On dit familièrem. Vivre de ménage, pour, Vivre avec économie. Et on dit, en plaisantant, d’Un homme qui vend ses meubles pour subsister, qu’Il vit de ménage. On dit aussi, Vivre d’industrie, pour, Trouver moyen de subsister par son adresse et par son savoir faire. Il ne se dit qu’en mauvaise part.
On dit figurém. Vivre d’espérance, pour, Vivre dans l’attente de quelque bien, et se soutenir par cette attente. Et en parlant d’Un homme à qui on ne connoît aucun bien, ni aucune ressource pour subsister, on dit familièrement, qu’Il vit de la grâce de Dieu, pour, qu’On ne sait comment il subsiste. La même chose se dit d’Un homme qui mange très-peu, et à peine autant qu’il faut pour se soutenir.
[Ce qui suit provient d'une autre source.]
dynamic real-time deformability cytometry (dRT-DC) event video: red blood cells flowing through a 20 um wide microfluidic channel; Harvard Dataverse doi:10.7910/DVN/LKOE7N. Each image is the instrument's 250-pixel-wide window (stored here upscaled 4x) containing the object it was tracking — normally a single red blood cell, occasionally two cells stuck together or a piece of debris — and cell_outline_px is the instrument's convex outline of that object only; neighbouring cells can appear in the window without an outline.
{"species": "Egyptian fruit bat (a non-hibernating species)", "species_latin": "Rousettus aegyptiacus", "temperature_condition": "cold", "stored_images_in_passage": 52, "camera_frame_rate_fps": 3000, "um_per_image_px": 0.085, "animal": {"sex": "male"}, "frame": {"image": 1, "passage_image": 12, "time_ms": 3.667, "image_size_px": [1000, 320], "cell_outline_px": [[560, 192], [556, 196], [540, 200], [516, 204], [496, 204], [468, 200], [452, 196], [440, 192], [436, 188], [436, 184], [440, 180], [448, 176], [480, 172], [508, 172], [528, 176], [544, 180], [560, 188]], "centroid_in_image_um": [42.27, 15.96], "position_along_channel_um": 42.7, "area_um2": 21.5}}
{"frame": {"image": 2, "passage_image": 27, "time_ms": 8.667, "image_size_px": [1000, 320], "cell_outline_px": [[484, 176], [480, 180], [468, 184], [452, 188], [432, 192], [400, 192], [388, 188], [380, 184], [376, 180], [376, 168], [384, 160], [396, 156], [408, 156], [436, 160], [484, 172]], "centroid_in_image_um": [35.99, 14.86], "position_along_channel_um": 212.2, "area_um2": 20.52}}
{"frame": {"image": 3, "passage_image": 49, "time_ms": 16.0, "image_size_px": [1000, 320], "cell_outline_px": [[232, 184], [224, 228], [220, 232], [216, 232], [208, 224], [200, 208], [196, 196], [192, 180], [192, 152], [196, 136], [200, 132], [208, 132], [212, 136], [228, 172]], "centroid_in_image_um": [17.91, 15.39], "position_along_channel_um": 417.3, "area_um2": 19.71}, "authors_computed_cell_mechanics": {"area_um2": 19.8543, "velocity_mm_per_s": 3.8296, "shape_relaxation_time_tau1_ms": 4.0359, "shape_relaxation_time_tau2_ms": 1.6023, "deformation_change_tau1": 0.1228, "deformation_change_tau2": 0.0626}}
On dit d’Un artisan, qu’Il vit au jour la journée, pour, qu’Il n’a pour subsister que ce qu’il gagne chaque jour par son travail. Et on dit proverbialement et figurément, Vivre au jour la journée, pour, Passer sa vie sans vue, sans prévoyance.
On dit proverbialement, Item il faut vivre, pour, que La nécessité de pourvoir à sa subsistance doit excuser beaucoup de choses que l’on fait, et que l’on ne feroit pas sans cela.
On dit, Vivre à discrétion, en parlant Des soldats qui ont été envoyés dans un village, dans une ville, pour se faire traiter à leur gré par les habitans.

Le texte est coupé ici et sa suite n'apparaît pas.